Bad Bunny is the first Latine artist to headline Coachella. The Puerto Rican superstar brought his top-selling World’s Hottest Tour to the Coachella mainstage. During his two-hour long set, Benito performed his hits like “Tití Me Preguntó,” “Moscow Mule,” and “Neverita” from his Un Verano Sin Ti album.
The special guests during Bad Bunny’s Coachella set included Jowell y Randy and Ñengo Flow, who joined him for the YHLQMDLG smash “Safaera.” Fellow Boricua singer Jhayco also emerged to perform multiple songs with him. Together, they sang their hits “Dákiti,” “Tarot,” and the “No Me Conoce” remix. Dahian El Apechao and his band also made an appearance and performed “Después De La Playa” with Bad Bunny.

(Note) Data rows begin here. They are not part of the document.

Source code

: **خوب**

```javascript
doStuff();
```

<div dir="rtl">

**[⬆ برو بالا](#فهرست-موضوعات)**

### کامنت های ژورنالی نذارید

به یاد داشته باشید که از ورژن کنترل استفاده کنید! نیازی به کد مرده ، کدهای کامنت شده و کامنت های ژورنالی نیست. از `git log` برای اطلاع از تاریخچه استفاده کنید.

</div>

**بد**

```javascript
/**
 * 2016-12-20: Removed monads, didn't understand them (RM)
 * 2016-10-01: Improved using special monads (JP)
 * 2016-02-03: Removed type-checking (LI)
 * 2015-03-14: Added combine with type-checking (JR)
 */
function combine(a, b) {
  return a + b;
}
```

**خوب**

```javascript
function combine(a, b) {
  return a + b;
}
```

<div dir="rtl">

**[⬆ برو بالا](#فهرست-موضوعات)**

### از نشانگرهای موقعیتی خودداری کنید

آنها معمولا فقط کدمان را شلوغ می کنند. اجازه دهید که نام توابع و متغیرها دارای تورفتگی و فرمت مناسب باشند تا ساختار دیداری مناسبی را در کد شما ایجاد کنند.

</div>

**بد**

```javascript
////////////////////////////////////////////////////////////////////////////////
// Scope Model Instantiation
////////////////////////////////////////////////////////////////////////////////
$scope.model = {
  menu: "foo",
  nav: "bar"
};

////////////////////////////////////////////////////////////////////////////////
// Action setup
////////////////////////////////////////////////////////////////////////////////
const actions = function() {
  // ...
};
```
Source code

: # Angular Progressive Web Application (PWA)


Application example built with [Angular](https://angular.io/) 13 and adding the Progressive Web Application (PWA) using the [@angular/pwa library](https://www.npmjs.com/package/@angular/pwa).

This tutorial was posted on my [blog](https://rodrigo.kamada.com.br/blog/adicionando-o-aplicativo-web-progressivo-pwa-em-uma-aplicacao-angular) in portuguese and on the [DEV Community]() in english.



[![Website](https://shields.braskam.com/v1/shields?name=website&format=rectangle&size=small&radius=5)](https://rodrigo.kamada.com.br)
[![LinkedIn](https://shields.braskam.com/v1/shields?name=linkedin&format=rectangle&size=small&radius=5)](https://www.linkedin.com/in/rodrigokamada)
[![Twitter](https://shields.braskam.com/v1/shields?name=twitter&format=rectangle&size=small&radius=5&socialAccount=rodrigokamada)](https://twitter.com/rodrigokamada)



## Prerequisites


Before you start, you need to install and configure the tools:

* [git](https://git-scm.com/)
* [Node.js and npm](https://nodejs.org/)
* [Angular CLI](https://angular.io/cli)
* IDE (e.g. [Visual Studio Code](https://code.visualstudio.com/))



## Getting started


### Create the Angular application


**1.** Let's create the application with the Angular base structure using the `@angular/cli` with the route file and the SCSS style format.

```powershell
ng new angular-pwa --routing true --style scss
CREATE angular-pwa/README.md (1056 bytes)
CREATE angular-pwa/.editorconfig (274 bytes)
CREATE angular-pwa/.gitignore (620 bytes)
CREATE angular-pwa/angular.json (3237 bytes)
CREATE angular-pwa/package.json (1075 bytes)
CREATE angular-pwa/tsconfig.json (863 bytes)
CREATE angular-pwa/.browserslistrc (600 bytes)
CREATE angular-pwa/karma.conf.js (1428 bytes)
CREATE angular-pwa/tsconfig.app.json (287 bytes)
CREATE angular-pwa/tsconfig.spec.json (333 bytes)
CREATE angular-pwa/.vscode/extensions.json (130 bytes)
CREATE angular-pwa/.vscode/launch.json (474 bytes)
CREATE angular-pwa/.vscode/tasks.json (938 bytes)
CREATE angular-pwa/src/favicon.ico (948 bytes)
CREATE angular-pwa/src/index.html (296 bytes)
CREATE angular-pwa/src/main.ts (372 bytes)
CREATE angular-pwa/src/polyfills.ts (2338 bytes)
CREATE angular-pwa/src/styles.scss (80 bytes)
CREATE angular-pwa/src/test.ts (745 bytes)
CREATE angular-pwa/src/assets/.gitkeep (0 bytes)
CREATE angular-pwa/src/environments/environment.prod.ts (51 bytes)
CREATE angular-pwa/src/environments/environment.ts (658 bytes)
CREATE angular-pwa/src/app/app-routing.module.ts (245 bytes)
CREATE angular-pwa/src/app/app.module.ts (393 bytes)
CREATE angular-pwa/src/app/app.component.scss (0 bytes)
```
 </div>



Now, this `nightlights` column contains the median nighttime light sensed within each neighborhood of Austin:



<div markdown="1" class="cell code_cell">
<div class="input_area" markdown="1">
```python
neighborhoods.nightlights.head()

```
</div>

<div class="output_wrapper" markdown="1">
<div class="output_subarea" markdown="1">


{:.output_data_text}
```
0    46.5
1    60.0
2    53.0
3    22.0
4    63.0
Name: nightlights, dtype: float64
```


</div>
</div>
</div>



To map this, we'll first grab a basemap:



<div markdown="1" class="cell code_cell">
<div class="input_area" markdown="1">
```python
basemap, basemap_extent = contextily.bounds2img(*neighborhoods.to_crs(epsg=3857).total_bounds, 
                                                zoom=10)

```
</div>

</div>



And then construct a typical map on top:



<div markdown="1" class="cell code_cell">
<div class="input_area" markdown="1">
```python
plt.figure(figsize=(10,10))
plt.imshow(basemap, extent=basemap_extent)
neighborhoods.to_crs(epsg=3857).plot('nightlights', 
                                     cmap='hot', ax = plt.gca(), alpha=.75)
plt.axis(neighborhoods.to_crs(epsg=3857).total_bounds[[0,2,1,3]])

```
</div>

One of the night’s highlights was when Post Malone came out as another special guest. But due to sound difficulties, they had to scrap their performance after sharing a hug onstage. Bad Bunny later uploaded a video of the rehearsal with Post Malone to his Instagram account. While Post Malone played the guitar, he sang his J Balvin collaboration “La Canción” solo.
Earlier this year, a video went viral of Bad Bunny’s tossing a fan’s phone in the Dominican Republic. He also made headlines after appearing on alleged dates with Kendall Jenner, who joined him for most of the Coachella festivities. While speaking with the audience, Bad Bunny appeared to talk about his latest controversies.
“You won’t get to know the real me through a video on Instagram, an interview, or a TikTok,” he said in Spanish. “If you really want to get to know me, I’m inviting you to my home.”
Bad Bunny also gave a history lesson on Latine music during his set. He included a video montage that paid tribute to salsa music icons like Celia Cruz, La Lupe, and Johnny Pacheco. Bad Bunny also saluted reggaeton music’s Afro-Latine pioneers like Tego Calderón and Don Omar in another montage.